Published: 3rd March, 2011
by JOSIE HINTON
A DOCTOR who injected an experimental “wonder” drug which caused the death of her sister was found guilty of professional misconduct yesterday (Wednesday).
Dr Yvonne Pambakian admitted injecting her sister, Yolanda Cox, with three times the usual dose of an unlicensed drug known as B-71.
The 22-year-old collapsed in the living room of the family home in Finchley Road, Hampstead.
Mrs Cox, an Oxford graduate who had recently got married, died seven days later, in June 2007, at the Royal Free Hospital in Hampstead after suffering a massive allergic reaction to the drug. Although healthy at the time of her death, she had been mistakenly diagnosed with polycystic ovary syndrome (PCOS) and believed the drug could cure her.
It was developed by her scientist mother, Dr Arpi Matossian-Rogers, to treat diabetes, cancer and asthma.
At a fitness to practice hearing, the General Medical Council found Dr Pambakian’s “repeated and serious” failures in administering the drug to Mrs Cox amounted to misconduct. She also gave the drug to her mother and a terminally ill woman with cancer.
Dr Pambakian now faces being struck off the medical register.
Dr George Lodge, chairman of the GMC panel, told Dr Pambakian: “The panel found that your repeated and serious failures in respect of your management of patients A, B and C amount to misconduct.
“The panel accepts that you would not seek to repeat similar conduct. However, it is concerned that more than three years after these events you have still not recognised the full extent of your misjudgment and you continue to display a lack of objectivity.
“Given that the breaches of good medical practice were so fundamental and so wide-ranging, the panel concluded it must follow that your fitness to practice is impaired.”
Both Dr Pambakian and Mrs Cox worked for Amro Biotech, a pharmaceutical company set up by their mother, pathologist Dr Matossian-Rogers, which had spent more than £3million developing the drug.
When administered to Mrs Cox, it had been tested on just 41 people for its ability to reduce insulin levels, but Dr Pambakian believed it could treat a number of other conditions.
During the trials in Holland, volunteers were given doses of 2mg.
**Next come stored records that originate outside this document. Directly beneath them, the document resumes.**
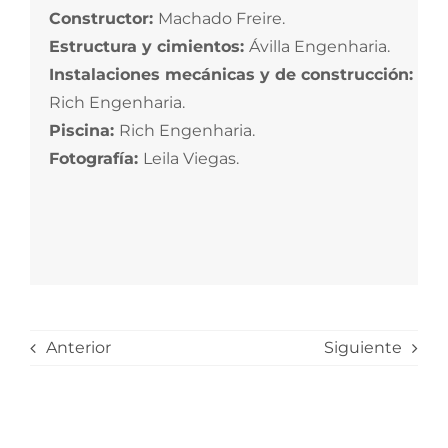
Constructor:
Machado Freire.
Estructura y cimientos:
Ávilla Engenharia.
Instalaciones mecánicas y de construcción:
Rich Engenharia.
Piscina:
Rich Engenharia.
Fotografía:
Leila Viegas.
Anterior
Siguiente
Dr Pambakian admitted she did not record measurements, but estimated she injected
Mrs Cox with three 6mg doses between May and June 2007, including the dose which caused the allergic reaction in her sister.
Dr Lodge said Dr Pambakian’s judgment was “clouded” by her enthusiasm for the drug.
“None of the conditions for which you treated the patients had featured in the very limited research which had been undertaken on B-71, and the evidence for its effectiveness, even in the diabetes trials which had been undertaken, was extremely limited,” he added.
Asthmatic patients such as Mrs Cox are usually excluded from trials of drugs such as B-71 because of their risk of allergic reactions, but the panel ruled Dr Pambakian misinterpreted the guidance.
She admitted treating patients A and B differently because they were relatives, which led to “short cuts”.
In relation to patient C, the panel took exception to her failure to discuss the use of B-71 with the terminally ill woman’s treating physicians.
During yesterday’s hearing, two general physicians attested to Dr Pambakian’s competence outside this incident.
Dr Derek Coffman, who trained her, said: “I think she was a very competent doctor who has a very high standard. She was in the ‘very good’ group.”
Dr Simon Gibeon, for whom Dr Pambakian worked as a locum doctor, added: “We were happy to offer her a position.”
The panel is expected to decide on a sanction today (Thursday) or tomorrow.